## Task directions
In this exercise, the entries below include pictures. Repeat exactly the lines from the line with "laptop [542,89,596,153] ->" to the line with "none -> alarm clock [171,177,191,205]", including both, but without the pictures.

BEGIN Supplied data

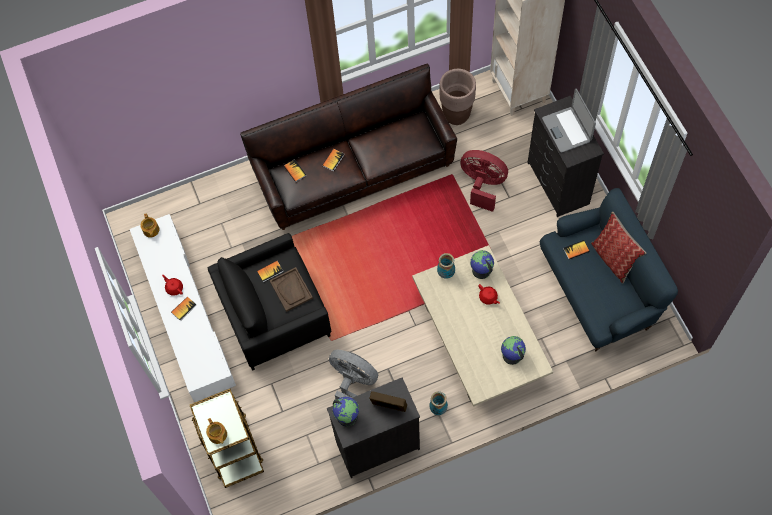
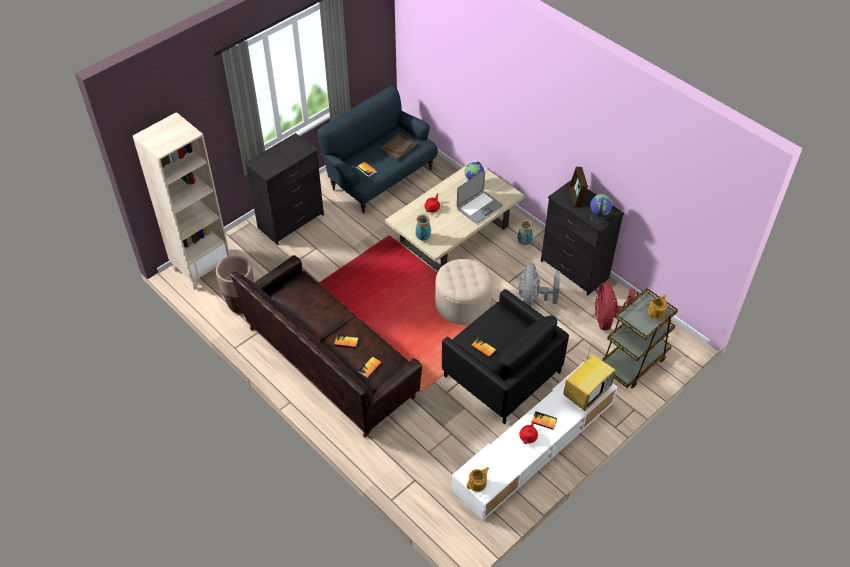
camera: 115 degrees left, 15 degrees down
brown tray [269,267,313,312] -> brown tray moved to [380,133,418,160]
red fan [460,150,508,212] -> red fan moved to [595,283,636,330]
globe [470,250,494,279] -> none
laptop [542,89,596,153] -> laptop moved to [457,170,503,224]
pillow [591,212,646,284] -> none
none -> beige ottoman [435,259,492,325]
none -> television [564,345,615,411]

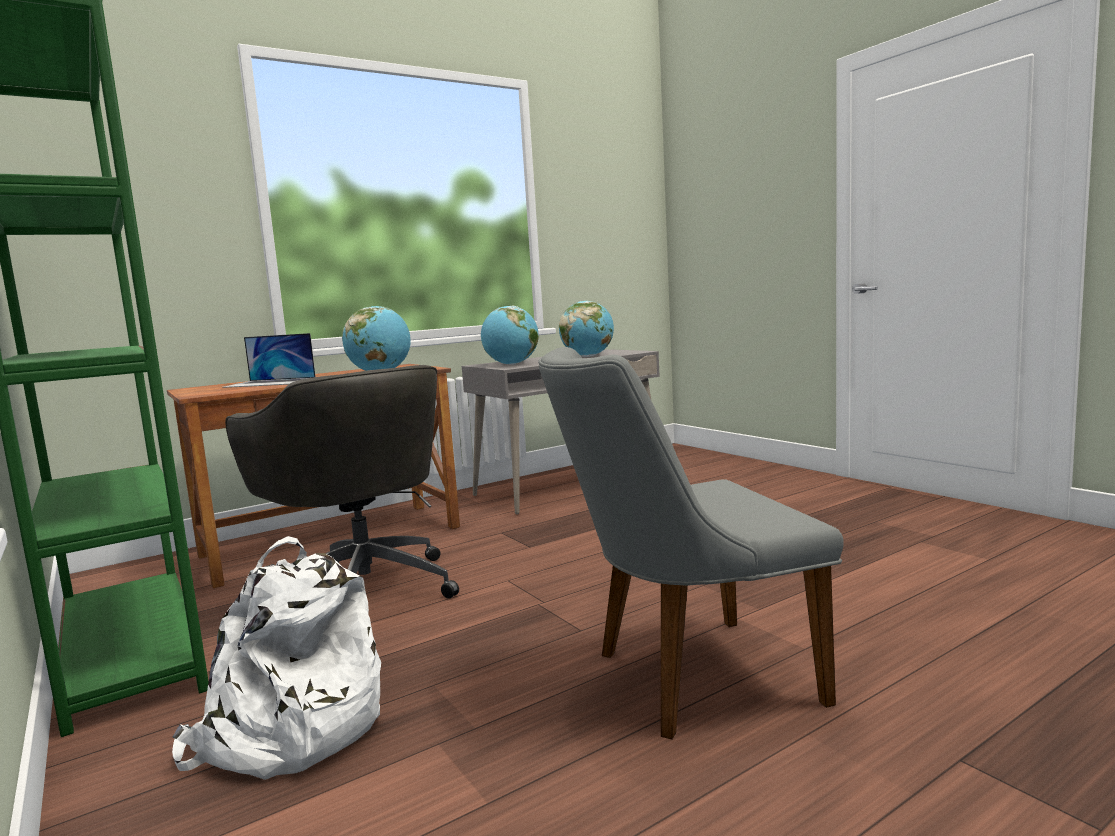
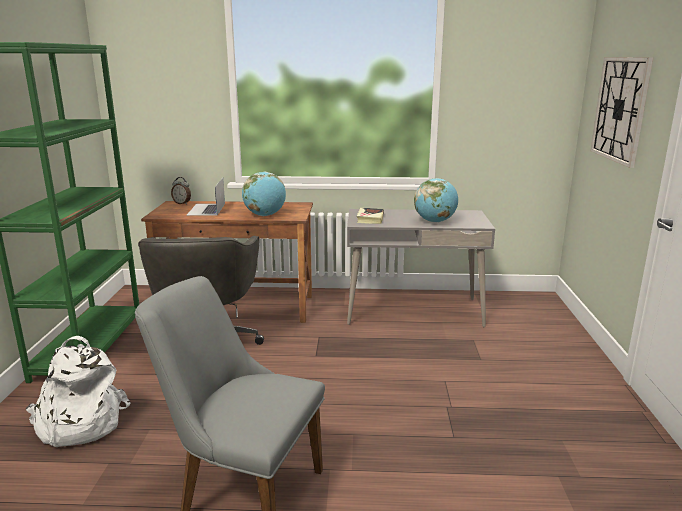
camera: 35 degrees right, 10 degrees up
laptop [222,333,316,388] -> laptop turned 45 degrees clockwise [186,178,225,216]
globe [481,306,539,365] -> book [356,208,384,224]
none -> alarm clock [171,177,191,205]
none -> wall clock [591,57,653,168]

END Supplied data

## Expected answer
laptop [542,89,596,153] -> laptop moved to [457,170,503,224]
pillow [591,212,646,284] -> none
none -> beige ottoman [435,259,492,325]
none -> television [564,345,615,411]

camera: 35 degrees right, 10 degrees up
laptop [222,333,316,388] -> laptop turned 45 degrees clockwise [186,178,225,216]
globe [481,306,539,365] -> book [356,208,384,224]
none -> alarm clock [171,177,191,205]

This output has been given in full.